_Exercise requirements_
Copy the passage on the Fürstenfeldbruck organ in full, word for word.

_Provided passage_
=-=-=-=-=

Photography by “Mtag”
The Fürstenfeldbruck organ was built in 1736 by Johann Georg Fux and included seven registers from a previous instrument, from 1630. The organ was inaugurated in 14 August 1736 and had two manuals and pedal, with short octave. The stoplist included one 32’ Gross Portun, a rank of wooden pipes on façade (on the extremes of the case), imitating metal ones through silver plating, and decorated with painted faces. However, as Fux had no experience with 32’ open pipework, the amount of wind supplied was insufficient for those pipes and they were almost never used properly until the 1978 intervention, where transformations in the wind supply system provided enough wind for the pipes to sound.
In 1850 Max Maerz reconstructs three 16’ registers – Violon 16’, Trompas 16’ and Subpas 16’ – and in 1915 Leopold Nenninger changes tracker action in order to transpose the entire instrument one semitone below, allowing the organ to sound in the contemporary tuning. The lowest pipes in each rank were built in order to allow this change.
From 1977 to 1978 Hubert Sandtner proceeds to a general restoration, reconstructing some registers and the wind system, as some elements were already changed partially with former interventions. Four new wedge bellows were installed with a dual source of air, allowing the bellows to be supplied by an electric motor or by manual action.

=-=-=-=-=

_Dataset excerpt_
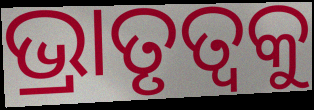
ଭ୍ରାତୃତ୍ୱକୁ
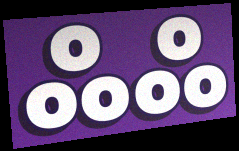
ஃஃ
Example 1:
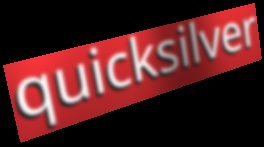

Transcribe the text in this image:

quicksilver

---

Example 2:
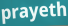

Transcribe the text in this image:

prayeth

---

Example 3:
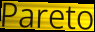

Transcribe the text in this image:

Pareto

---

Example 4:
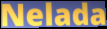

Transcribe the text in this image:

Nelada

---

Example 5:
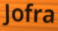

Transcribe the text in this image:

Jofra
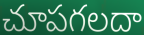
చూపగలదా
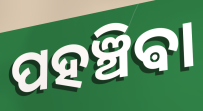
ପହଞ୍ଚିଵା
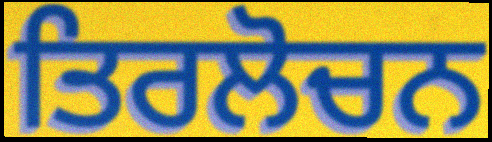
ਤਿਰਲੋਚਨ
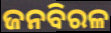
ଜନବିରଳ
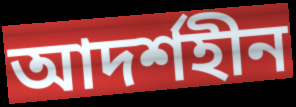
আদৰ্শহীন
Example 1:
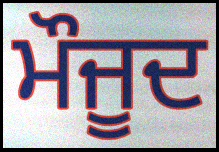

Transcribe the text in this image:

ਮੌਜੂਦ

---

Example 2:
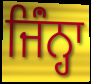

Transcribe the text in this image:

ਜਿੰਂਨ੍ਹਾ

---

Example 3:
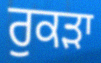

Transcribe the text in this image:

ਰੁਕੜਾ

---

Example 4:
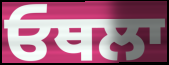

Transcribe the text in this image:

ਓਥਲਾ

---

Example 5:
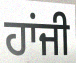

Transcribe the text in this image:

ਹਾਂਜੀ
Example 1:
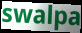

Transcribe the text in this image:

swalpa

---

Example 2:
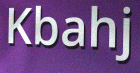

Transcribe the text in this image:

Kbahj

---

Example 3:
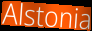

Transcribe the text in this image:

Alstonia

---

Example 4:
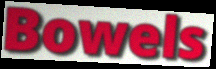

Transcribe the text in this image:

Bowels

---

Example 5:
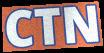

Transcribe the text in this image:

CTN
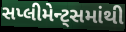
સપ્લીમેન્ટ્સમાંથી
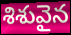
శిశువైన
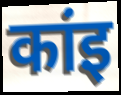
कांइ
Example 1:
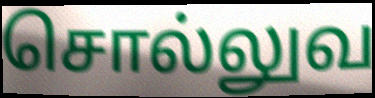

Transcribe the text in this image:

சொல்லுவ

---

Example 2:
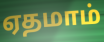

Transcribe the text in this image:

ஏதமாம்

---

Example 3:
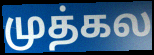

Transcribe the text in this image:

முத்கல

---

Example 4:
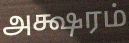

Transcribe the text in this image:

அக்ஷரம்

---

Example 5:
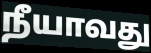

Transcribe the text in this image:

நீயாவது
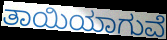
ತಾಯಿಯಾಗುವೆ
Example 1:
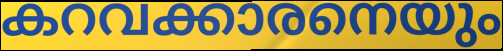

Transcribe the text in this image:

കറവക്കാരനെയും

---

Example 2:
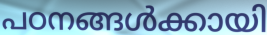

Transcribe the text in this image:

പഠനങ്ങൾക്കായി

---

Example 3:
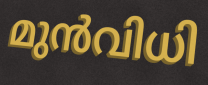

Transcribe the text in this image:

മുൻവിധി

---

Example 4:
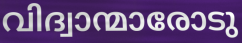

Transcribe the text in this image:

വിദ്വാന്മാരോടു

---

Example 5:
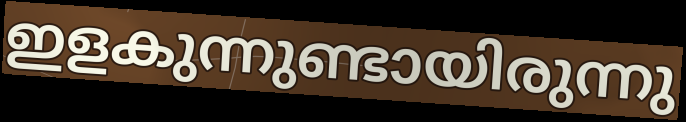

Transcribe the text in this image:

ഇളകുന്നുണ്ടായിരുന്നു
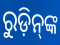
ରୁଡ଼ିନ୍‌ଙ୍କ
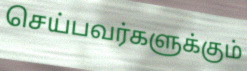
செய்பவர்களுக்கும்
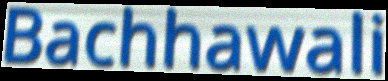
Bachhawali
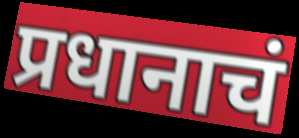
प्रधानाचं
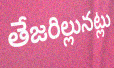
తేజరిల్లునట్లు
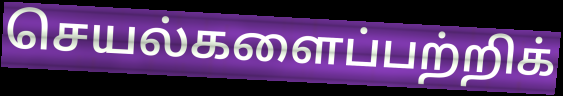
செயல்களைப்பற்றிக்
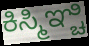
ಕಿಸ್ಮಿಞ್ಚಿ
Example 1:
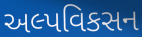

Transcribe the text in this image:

=-=-=-=-=

_Result of the exercise_
Photography by “Mtag”
The Fürstenfeldbruck organ was built in 1736 by Johann Georg Fux and included seven registers from a previous instrument, from 1630. The organ was inaugurated in 14 August 1736 and had two manuals and pedal, with short octave. The stoplist included one 32’ Gross Portun, a rank of wooden pipes on façade (on the extremes of the case), imitating metal ones through silver plating, and decorated with painted faces. However, as Fux had no experience with 32’ open pipework, the amount of wind supplied was insufficient for those pipes and they were almost never used properly until the 1978 intervention, where transformations in the wind supply system provided enough wind for the pipes to sound.
In 1850 Max Maerz reconstructs three 16’ registers – Violon 16’, Trompas 16’ and Subpas 16’ – and in 1915 Leopold Nenninger changes tracker action in order to transpose the entire instrument one semitone below, allowing the organ to sound in the contemporary tuning. The lowest pipes in each rank were built in order to allow this change.
From 1977 to 1978 Hubert Sandtner proceeds to a general restoration, reconstructing some registers and the wind system, as some elements were already changed partially with former interventions. Four new wedge bellows were installed with a dual source of air, allowing the bellows to be supplied by an electric motor or by manual action.